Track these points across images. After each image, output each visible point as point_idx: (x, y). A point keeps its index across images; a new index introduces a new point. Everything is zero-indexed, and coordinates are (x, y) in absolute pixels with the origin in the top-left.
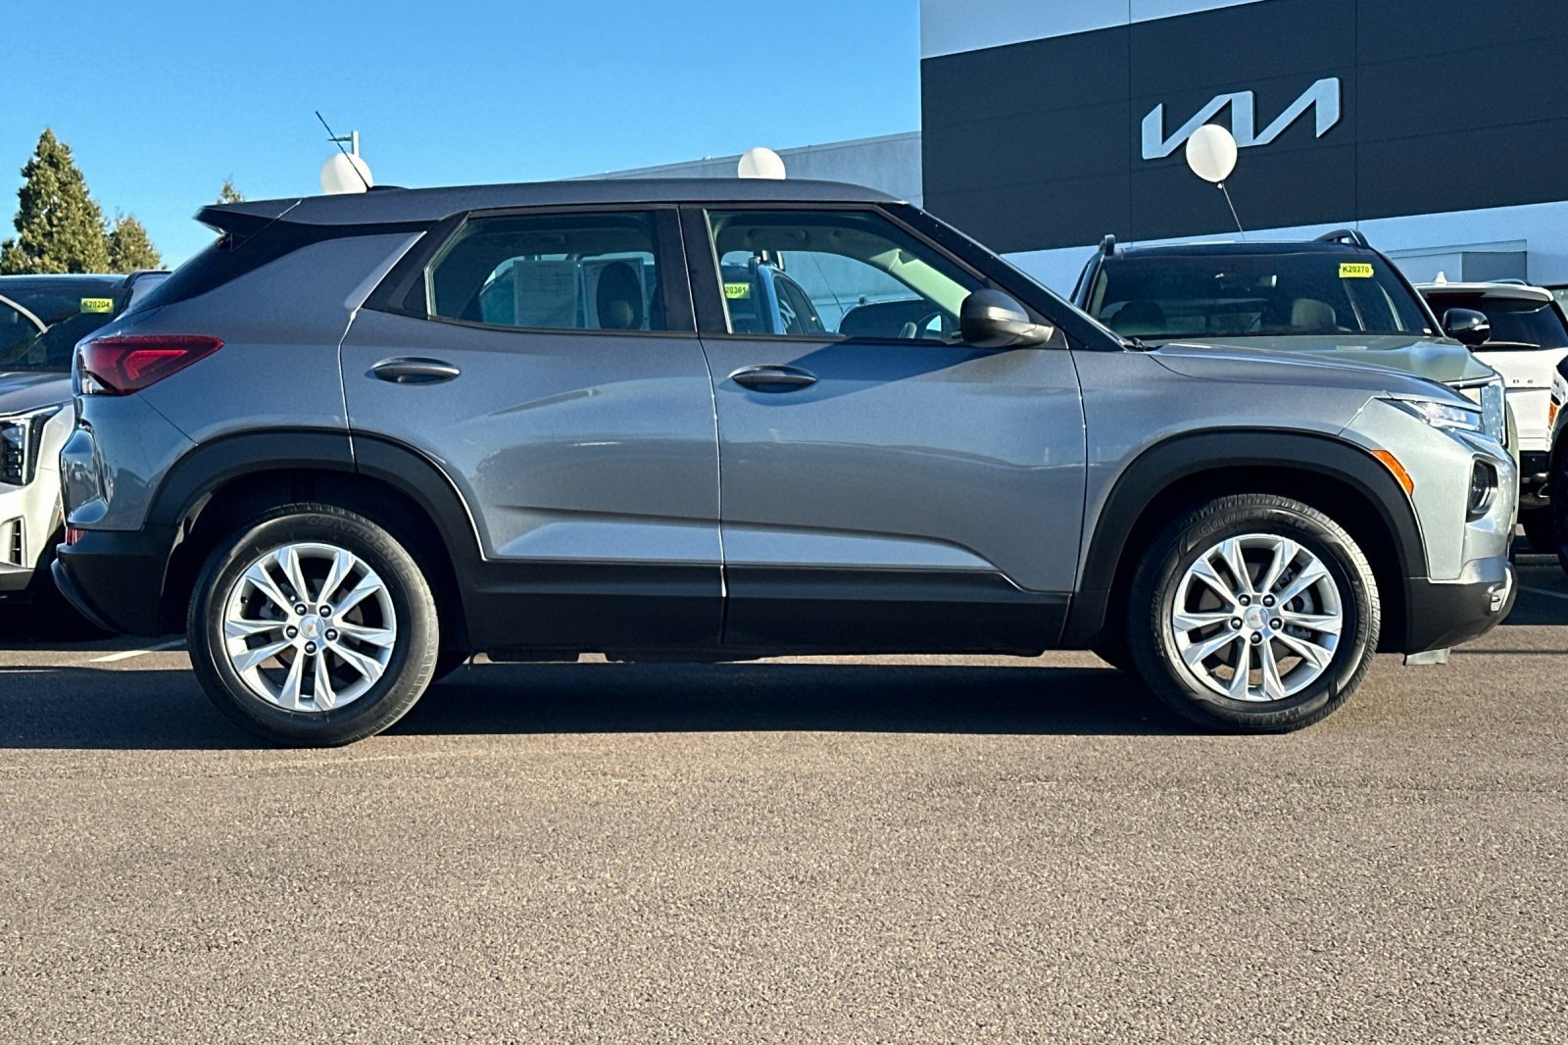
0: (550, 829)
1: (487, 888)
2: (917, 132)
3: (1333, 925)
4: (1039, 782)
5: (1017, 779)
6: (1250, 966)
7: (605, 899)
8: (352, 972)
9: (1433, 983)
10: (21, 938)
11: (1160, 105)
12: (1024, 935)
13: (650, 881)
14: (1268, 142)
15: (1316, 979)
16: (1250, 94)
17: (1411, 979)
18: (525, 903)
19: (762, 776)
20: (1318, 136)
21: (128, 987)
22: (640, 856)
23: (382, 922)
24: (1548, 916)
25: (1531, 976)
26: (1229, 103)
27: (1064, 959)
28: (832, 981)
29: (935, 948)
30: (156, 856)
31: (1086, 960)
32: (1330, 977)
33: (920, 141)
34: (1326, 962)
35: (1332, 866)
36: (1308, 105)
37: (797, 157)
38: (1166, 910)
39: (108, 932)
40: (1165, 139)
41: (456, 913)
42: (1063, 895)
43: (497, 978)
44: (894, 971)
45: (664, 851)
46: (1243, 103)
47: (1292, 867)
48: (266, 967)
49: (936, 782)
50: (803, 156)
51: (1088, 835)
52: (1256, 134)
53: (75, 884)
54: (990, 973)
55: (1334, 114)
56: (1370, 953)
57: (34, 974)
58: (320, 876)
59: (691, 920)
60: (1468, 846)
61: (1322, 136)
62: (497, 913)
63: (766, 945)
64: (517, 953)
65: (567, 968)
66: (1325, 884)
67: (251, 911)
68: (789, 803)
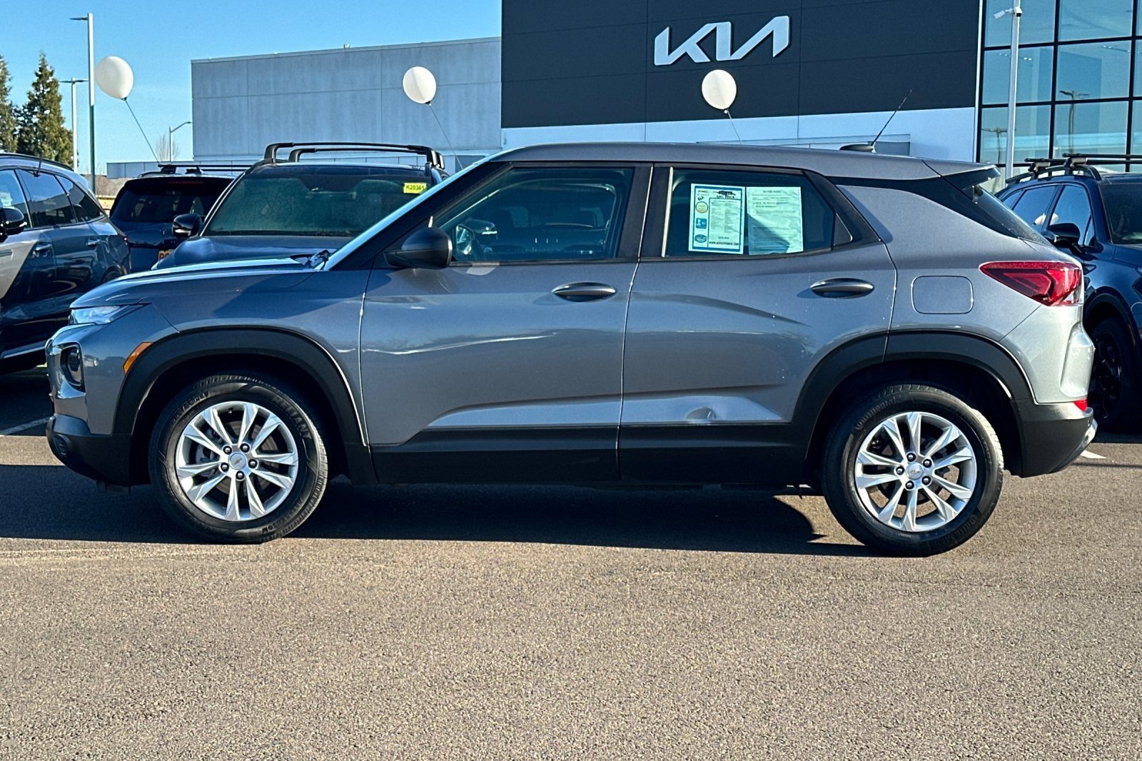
0: (347, 611)
1: (320, 663)
2: (498, 37)
3: (892, 705)
4: (663, 572)
5: (648, 569)
6: (849, 741)
7: (405, 675)
8: (253, 739)
9: (968, 756)
10: (9, 706)
11: (668, 29)
12: (695, 712)
13: (430, 659)
14: (740, 58)
15: (895, 752)
16: (729, 24)
17: (954, 752)
18: (351, 678)
19: (476, 564)
20: (774, 55)
21: (101, 751)
22: (416, 636)
23: (258, 694)
24: (1025, 698)
25: (1028, 750)
26: (715, 29)
27: (728, 733)
28: (581, 751)
29: (640, 723)
30: (78, 631)
31: (742, 734)
32: (902, 750)
33: (500, 43)
34: (897, 737)
35: (876, 652)
36: (768, 34)
37: (413, 50)
38: (781, 690)
39: (69, 701)
40: (670, 52)
41: (306, 687)
42: (711, 676)
43: (355, 746)
44: (620, 743)
45: (431, 632)
46: (724, 30)
47: (851, 652)
48: (191, 734)
49: (594, 571)
50: (418, 50)
51: (710, 621)
52: (732, 52)
53: (29, 656)
54: (683, 745)
55: (786, 41)
56: (922, 729)
57: (30, 738)
58: (201, 652)
59: (470, 695)
60: (958, 635)
61: (777, 56)
62: (335, 687)
63: (527, 718)
64: (361, 724)
65: (399, 737)
66: (877, 668)
67: (164, 682)
68: (502, 589)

::::::::

Reproduce the data above word for word, from its first line through the line that contains "39: (108, 932)". Leave the pictures out of your copy.

Track these points across images. After each image, output each visible point as point_idx: (x, y). A point keeps its index across images; a new index introduces a new point. Everything is zero-indexed, and coordinates are (x, y) in absolute pixels with the origin in the top-left.
0: (550, 829)
1: (487, 888)
2: (917, 132)
3: (1333, 925)
4: (1039, 782)
5: (1017, 779)
6: (1250, 966)
7: (605, 899)
8: (352, 972)
9: (1433, 983)
10: (21, 938)
11: (1160, 105)
12: (1024, 935)
13: (650, 881)
14: (1268, 142)
15: (1316, 979)
16: (1250, 94)
17: (1411, 979)
18: (525, 903)
19: (762, 776)
20: (1318, 136)
21: (128, 987)
22: (640, 856)
23: (382, 922)
24: (1548, 916)
25: (1531, 976)
26: (1229, 103)
27: (1064, 959)
28: (832, 981)
29: (935, 948)
30: (156, 856)
31: (1086, 960)
32: (1330, 977)
33: (920, 141)
34: (1326, 962)
35: (1332, 866)
36: (1308, 105)
37: (797, 157)
38: (1166, 910)
39: (108, 932)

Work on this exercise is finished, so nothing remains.